ATATÜRK’ÜN VEFATI VE YABANCI BASIN -9-

ATATÜRK’ÜN VEFATI VE YABANCI BASIN -9-

Hemen her yönüyle çökme durumundaki memleketi yeniden yaşama kavuşturdu

esat-atalay-001.jpg
“Atatürk’ün kendi milletinin kuvvet ve kudretine inanılmaz bir imanı vardı. O, milletinin gelişme kabiliyetini sınırsız görürdü. Büyük harpten sonra milletinin maddî ve manevî enerjisine siyasetini dayandıran ilk devlet adamı olmuştu. İlk önce kumandan olarak memleketini kurmuş ve sonra da milletin lideri olarak Türklerin ruhunda kendi kıymetlerine inanç ve iman uyandırmıştır. Atatürk otorite rejimi ile parlamenter rejimi telif etmiş ve Türkiye Büyük Millet Meclisi’ni etkili icraatta bulunan bir icra kuvveti haline getirmiştir. Atatürk, bu ismi hakkıyla kazanmıştır. Çünkü milletinin gerçekten sevilen babası olmuş, kurduğu devlete baş döndürücü suretle terakki ve refah yolunda ilerletmiştir. Bundan 20 sene önce mağlup ve inhitat(dağılma) içinde bulunan bir devletten bugün Avrupa hudutlarından Asya hudutlarına kadar ekonomik ve kültürel bir refah numunesi olan, harici siyasette nüfuzlu, bütün komşularıyla dostça geçinen bir Türkiye çıkmıştır” diyerek bugünkü Türkiye’nin geldiği zorlu yolu dile getirmiştir.(“Macar Mebusan ve Ayan Meclislerinde Atatürk’ün Aziz Hatırası Anıldı”, Kurun, 14 Kasım 1938, s. 4; “Macarlar Atatürk İçin Ağlıyorlar”, Cumhuriyet, 17 Kasım 1938, s. 3; Macar Parlamento Başkanı Gyula Kornis Atatürk hakkında parlamentoda yaptığı konuşmasının devamında; “Milletinin politik, sosyal, askeri, idari ve kültürel yaşam tarzını kökten değiştirdi. Dünyanın gelişmesinde geri kalmış köhne bir durumdaki devletten modern bir millet, ilerlemeye yetenekli bir devlet yarattı. Olağanüstü inancı atalarından gelen gücü ile uyumakta olan milletinin sınırsız ilerleyebileceğine olan performansı olduğunu hissetti... Türk köylü tabakasının toprağından gelen güçle hemen her yönüyle çökme durumundaki memleketi yeniden yaşama kavuşturdu. Karmaşalıktan bir askeri düzen yarattı. Sonra bir halk lideri olarak da milletin içindeki değerleri bilinçli bir hukuk düzeyine yükseltti ve ona canlılık verdi. Şimdi Avrupa ve Asya sınırında ekonomik ve medeni alanda bahtı aydınlık dış politikada saygın, komşuları ile güvenli barış içinde sağlam bir devletin varlığı önümüzdedir.” Bkz. “Matemimiz ve Ecnebi Devlet Mümessilleri”, Cumhuriyet, 13 Kasım 1938,s 7) Diğer taraftan Ayan Meclisinde de Atatürk’ün ölümünün Macaristan’da uyandırdığı büyük üzüntü dile getirilmiş ve yapılan toplantıda ayakta anılmıştır.

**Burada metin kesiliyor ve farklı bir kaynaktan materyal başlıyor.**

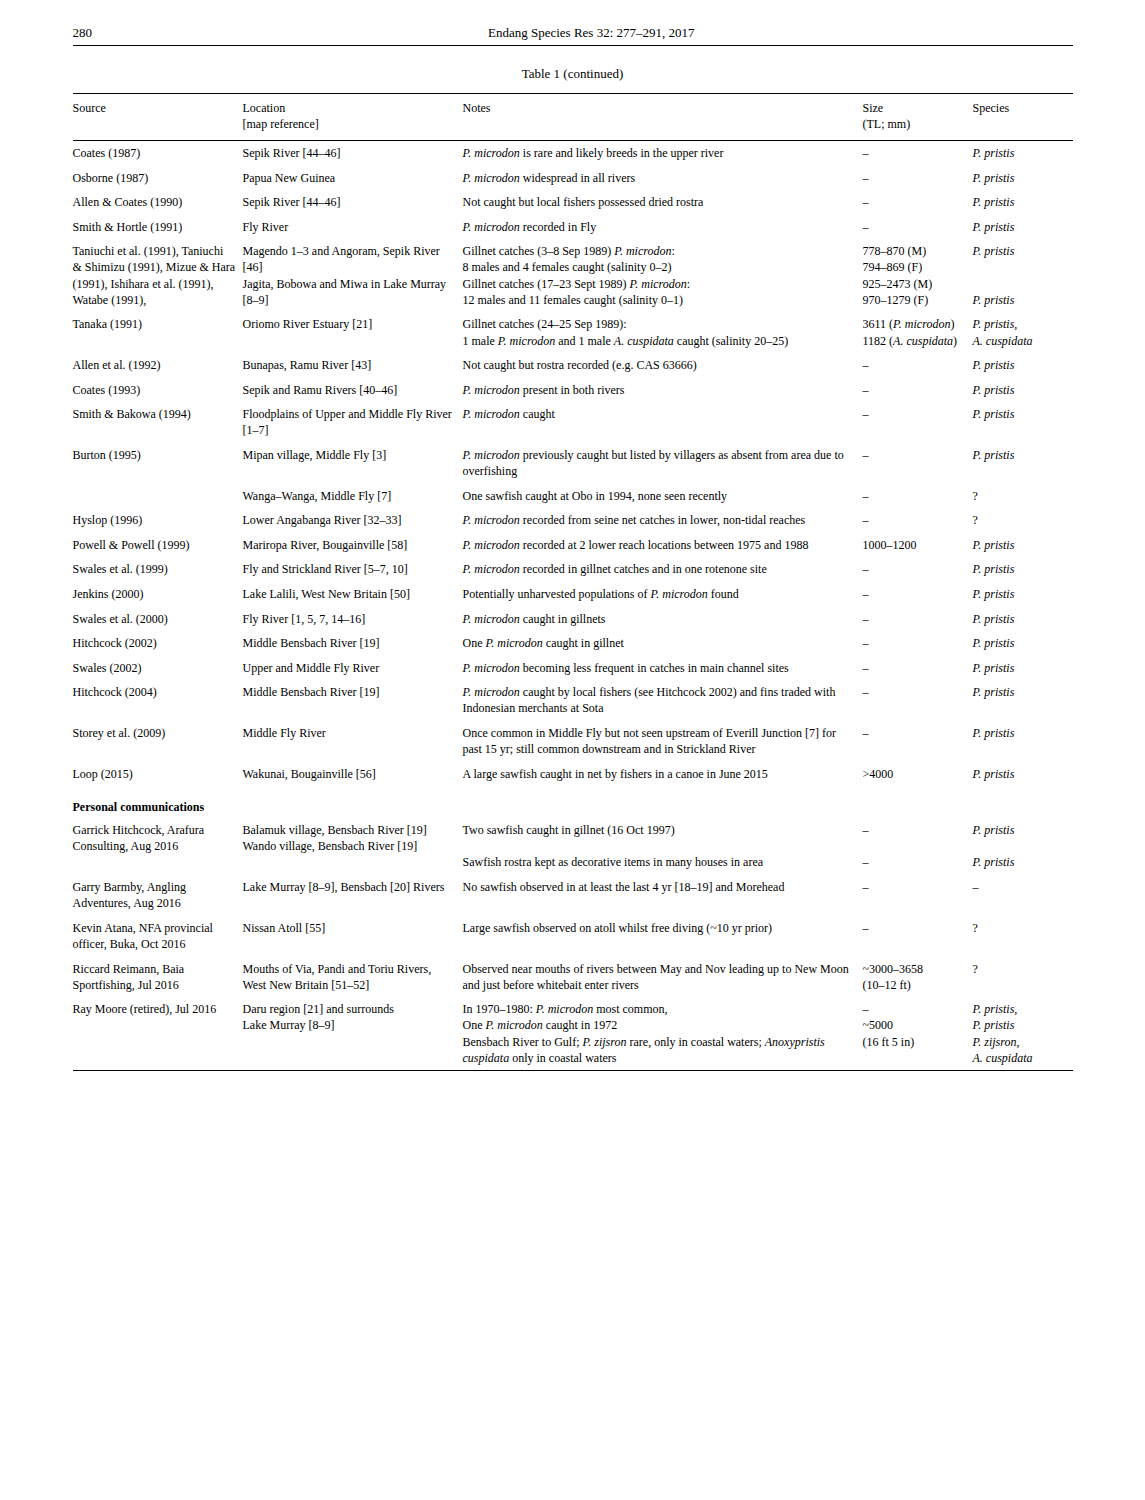280
Endang Species Res 32: 277–291, 2017
Table 1 (continued)
| Source | Location [map reference] | Notes | Size (TL; mm) | Species |
| --- | --- | --- | --- | --- |
| Coates (1987) | Sepik River [44–46] | P. microdon is rare and likely breeds in the upper river | – | P. pristis |
| Osborne (1987) | Papua New Guinea | P. microdon widespread in all rivers | – | P. pristis |
| Allen & Coates (1990) | Sepik River [44–46] | Not caught but local fishers possessed dried rostra | – | P. pristis |
| Smith & Hortle (1991) | Fly River | P. microdon recorded in Fly | – | P. pristis |
| Taniuchi et al. (1991), Taniuchi & Shimizu (1991), Mizue & Hara (1991), Ishihara et al. (1991), Watabe (1991), | Magendo 1–3 and Angoram, Sepik River [46] Jagita, Bobowa and Miwa in Lake Murray [8–9] | Gillnet catches (3–8 Sep 1989) P. microdon : 8 males and 4 females caught (salinity 0–2) Gillnet catches (17–23 Sept 1989) P. microdon : 12 males and 11 females caught (salinity 0–1) | 778–870 (M) 794–869 (F) 925–2473 (M) 970–1279 (F) | P. pristis P. pristis |
| Tanaka (1991) | Oriomo River Estuary [21] | Gillnet catches (24–25 Sep 1989): 1 male P. microdon and 1 male A. cuspidata caught (salinity 20–25) | 3611 ( P. microdon ) 1182 ( A. cuspidata ) | P. pristis , A. cuspidata |
| Allen et al. (1992) | Bunapas, Ramu River [43] | Not caught but rostra recorded (e.g. CAS 63666) | – | P. pristis |
| Coates (1993) | Sepik and Ramu Rivers [40–46] | P. microdon present in both rivers | – | P. pristis |
| Smith & Bakowa (1994) | Floodplains of Upper and Middle Fly River [1–7] | P. microdon caught | – | P. pristis |
| Burton (1995) | Mipan village, Middle Fly [3] | P. microdon previously caught but listed by villagers as absent from area due to overfishing | – | P. pristis |
| | Wanga–Wanga, Middle Fly [7] | One sawfish caught at Obo in 1994, none seen recently | – | ? |
| Hyslop (1996) | Lower Angabanga River [32–33] | P. microdon recorded from seine net catches in lower, non-tidal reaches | – | ? |
| Powell & Powell (1999) | Mariropa River, Bougainville [58] | P. microdon recorded at 2 lower reach locations between 1975 and 1988 | 1000–1200 | P. pristis |
| Swales et al. (1999) | Fly and Strickland River [5–7, 10] | P. microdon recorded in gillnet catches and in one rotenone site | – | P. pristis |
| Jenkins (2000) | Lake Lalili, West New Britain [50] | Potentially unharvested populations of P. microdon found | – | P. pristis |
| Swales et al. (2000) | Fly River [1, 5, 7, 14–16] | P. microdon caught in gillnets | – | P. pristis |
| Hitchcock (2002) | Middle Bensbach River [19] | One P. microdon caught in gillnet | – | P. pristis |
| Swales (2002) | Upper and Middle Fly River | P. microdon becoming less frequent in catches in main channel sites | – | P. pristis |
| Hitchcock (2004) | Middle Bensbach River [19] | P. microdon caught by local fishers (see Hitchcock 2002) and fins traded with Indonesian merchants at Sota | – | P. pristis |
| Storey et al. (2009) | Middle Fly River | Once common in Middle Fly but not seen upstream of Everill Junction [7] for past 15 yr; still common downstream and in Strickland River | – | P. pristis |
| Loop (2015) | Wakunai, Bougainville [56] | A large sawfish caught in net by fishers in a canoe in June 2015 | >4000 | P. pristis |
| Personal communications |
| Garrick Hitchcock, Arafura Consulting, Aug 2016 | Balamuk village, Bensbach River [19] Wando village, Bensbach River [19] | Two sawfish caught in gillnet (16 Oct 1997) Sawfish rostra kept as decorative items in many houses in area | – – | P. pristis P. pristis |
| Garry Barmby, Angling Adventures, Aug 2016 | Lake Murray [8–9], Bensbach [20] Rivers | No sawfish observed in at least the last 4 yr [18–19] and Morehead | – | – |
| Kevin Atana, NFA provincial officer, Buka, Oct 2016 | Nissan Atoll [55] | Large sawfish observed on atoll whilst free diving (~10 yr prior) | – | ? |
| Riccard Reimann, Baia Sportfishing, Jul 2016 | Mouths of Via, Pandi and Toriu Rivers, West New Britain [51–52] | Observed near mouths of rivers between May and Nov leading up to New Moon and just before whitebait enter rivers | ~3000–3658 (10–12 ft) | ? |
| Ray Moore (retired), Jul 2016 | Daru region [21] and surrounds Lake Murray [8–9] | In 1970–1980: P. microdon most common, One P. microdon caught in 1972 Bensbach River to Gulf; P. zijsron rare, only in coastal waters; Anoxypristis cuspidata only in coastal waters | – ~5000 (16 ft 5 in) | P. pristis , P. pristis P. zijsron , A. cuspidata |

Macaristan Elçisi De Cindrie de Atatürk’ün ölümü üzerine; “Kemal Atatürk’ün Macar dostu olduğunu Macar milleti iyi bilir ve onun ölümü ile faniler arasından yalnız büyük bir insan değil, büyük dostunu da kaybetmiştir. Macaristan onun için her tarafta matem tutmaktadır ve hatırasını koruyacaktır” sözleriyle gerek ona olan hayranlığını ve gerekse bütün Macar milletinin büyük üzüntüsünü dile getirmiştir.

Pesterloyd Gazetesi ise şöyle yazmaktadır; “Şurasını objektif bir şekilde tespit etmek icap eder ki, o ezilmiş ve yıkılmış bir milletten şuurlu bir kütle, istila görmüş memleketten müstakil bir hükümet ve köhne Osmanlı İmparatorluğu’ndan genç bir medeniyet yaratmıştır”.